Les conséquences d’un divorce à long terme est un sujet qui fait encore débat de nos jours. Certains diront que dépendant de l’attitude adoptée par les parents, les enfants peuvent plus ou moins apprendre à gérer cette situation. Le nombre de divorce augmentant, les enfants sont de plus en plus fréquemment élevés par leur père ou leur mère. En étudiant statistiquement de façon très pointue les données récoltées d’une étude suédoise, les scientifiques sont parvenus à la conclusion suivante : la monoparentalité dessert les enfants qui auraient tendance à être plus fragiles. Ils auraient de ce fait un risque de mortalité plus élevée, particulièrement entre 13 et 17 ans. Cela concernerait essentiellement les garçons, chez qui le risque de mourir serait deux fois plus élevé lorsqu'ils n'ont qu'un seul parent. Le risque d’accident est aussi plus important.

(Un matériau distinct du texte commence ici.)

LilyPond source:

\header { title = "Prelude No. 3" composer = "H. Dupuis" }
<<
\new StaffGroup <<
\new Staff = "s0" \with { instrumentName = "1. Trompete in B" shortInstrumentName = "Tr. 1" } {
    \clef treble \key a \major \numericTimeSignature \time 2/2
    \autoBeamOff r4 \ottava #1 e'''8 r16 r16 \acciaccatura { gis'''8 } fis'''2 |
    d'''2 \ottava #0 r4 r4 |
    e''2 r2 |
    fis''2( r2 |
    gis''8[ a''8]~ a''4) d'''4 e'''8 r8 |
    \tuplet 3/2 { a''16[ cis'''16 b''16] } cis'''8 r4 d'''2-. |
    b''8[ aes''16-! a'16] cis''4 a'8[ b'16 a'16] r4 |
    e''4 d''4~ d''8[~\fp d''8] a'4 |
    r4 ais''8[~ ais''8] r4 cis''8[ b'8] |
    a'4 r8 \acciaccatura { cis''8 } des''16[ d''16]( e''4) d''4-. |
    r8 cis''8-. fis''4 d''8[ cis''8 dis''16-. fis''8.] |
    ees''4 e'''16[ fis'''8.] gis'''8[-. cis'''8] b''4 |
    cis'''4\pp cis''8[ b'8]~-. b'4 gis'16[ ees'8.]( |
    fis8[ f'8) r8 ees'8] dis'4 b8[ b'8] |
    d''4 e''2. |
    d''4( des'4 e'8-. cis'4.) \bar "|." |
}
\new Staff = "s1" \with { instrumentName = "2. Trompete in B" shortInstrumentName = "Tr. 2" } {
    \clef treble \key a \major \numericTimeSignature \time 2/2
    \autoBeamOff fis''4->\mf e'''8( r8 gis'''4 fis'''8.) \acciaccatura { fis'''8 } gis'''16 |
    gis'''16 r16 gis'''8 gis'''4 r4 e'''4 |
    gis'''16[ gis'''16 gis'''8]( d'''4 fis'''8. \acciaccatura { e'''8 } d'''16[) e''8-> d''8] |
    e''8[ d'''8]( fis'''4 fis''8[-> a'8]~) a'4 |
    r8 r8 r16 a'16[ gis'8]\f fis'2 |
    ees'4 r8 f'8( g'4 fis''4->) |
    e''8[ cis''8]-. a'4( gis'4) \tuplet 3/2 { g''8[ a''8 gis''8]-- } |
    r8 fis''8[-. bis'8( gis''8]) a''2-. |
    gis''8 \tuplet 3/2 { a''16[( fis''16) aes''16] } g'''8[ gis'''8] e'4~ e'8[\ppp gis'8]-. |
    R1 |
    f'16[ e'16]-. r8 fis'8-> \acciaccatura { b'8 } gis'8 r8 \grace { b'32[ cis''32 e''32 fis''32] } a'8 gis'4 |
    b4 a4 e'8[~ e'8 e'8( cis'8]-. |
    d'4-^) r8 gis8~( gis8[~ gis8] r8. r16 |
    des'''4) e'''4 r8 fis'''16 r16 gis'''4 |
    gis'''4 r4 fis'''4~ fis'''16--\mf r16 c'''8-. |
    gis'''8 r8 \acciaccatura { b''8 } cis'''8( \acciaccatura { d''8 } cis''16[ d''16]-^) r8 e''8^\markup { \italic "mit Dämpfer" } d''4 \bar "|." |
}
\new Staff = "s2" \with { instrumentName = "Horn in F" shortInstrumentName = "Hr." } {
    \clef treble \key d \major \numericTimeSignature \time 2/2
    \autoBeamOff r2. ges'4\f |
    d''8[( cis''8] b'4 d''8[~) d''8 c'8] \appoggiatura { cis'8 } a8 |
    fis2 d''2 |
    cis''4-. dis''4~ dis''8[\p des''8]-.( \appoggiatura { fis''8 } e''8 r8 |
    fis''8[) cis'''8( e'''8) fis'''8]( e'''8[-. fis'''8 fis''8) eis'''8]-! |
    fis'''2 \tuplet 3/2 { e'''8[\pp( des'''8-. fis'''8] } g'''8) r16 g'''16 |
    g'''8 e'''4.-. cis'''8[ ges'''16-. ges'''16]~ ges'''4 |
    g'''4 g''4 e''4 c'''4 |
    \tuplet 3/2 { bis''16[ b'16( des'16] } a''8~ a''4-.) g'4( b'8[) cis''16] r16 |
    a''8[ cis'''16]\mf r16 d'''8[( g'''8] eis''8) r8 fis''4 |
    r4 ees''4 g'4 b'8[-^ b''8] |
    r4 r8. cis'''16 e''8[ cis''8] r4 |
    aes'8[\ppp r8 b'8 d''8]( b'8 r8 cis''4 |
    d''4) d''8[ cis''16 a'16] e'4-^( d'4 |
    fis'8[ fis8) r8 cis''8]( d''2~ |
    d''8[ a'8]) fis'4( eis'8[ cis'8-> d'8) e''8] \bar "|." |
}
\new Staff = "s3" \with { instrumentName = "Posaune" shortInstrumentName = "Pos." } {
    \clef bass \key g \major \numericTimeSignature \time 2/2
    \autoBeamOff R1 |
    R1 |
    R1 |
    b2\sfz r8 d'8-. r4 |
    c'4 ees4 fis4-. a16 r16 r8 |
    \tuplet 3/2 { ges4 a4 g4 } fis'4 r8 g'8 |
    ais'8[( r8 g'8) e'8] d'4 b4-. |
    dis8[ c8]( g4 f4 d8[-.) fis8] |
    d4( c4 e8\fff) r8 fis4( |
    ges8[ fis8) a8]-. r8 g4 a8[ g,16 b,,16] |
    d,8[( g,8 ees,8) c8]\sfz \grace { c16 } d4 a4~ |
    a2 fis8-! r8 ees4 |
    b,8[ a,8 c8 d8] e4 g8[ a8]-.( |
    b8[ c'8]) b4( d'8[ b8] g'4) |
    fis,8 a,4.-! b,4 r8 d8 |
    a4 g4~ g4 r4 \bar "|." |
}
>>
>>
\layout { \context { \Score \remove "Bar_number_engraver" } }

Chez les filles, il ne semblait y avoir aucune différence sur le taux en général. Mais en regardant précisément les causes de décès, les scientifiques ont trouvé que les adolescentes issues de familles monoparentales se suicidaient deux fois plus et avaient trois fois plus de risques de mourir suite à une overdose de drogues ou à l'excès d'alcool.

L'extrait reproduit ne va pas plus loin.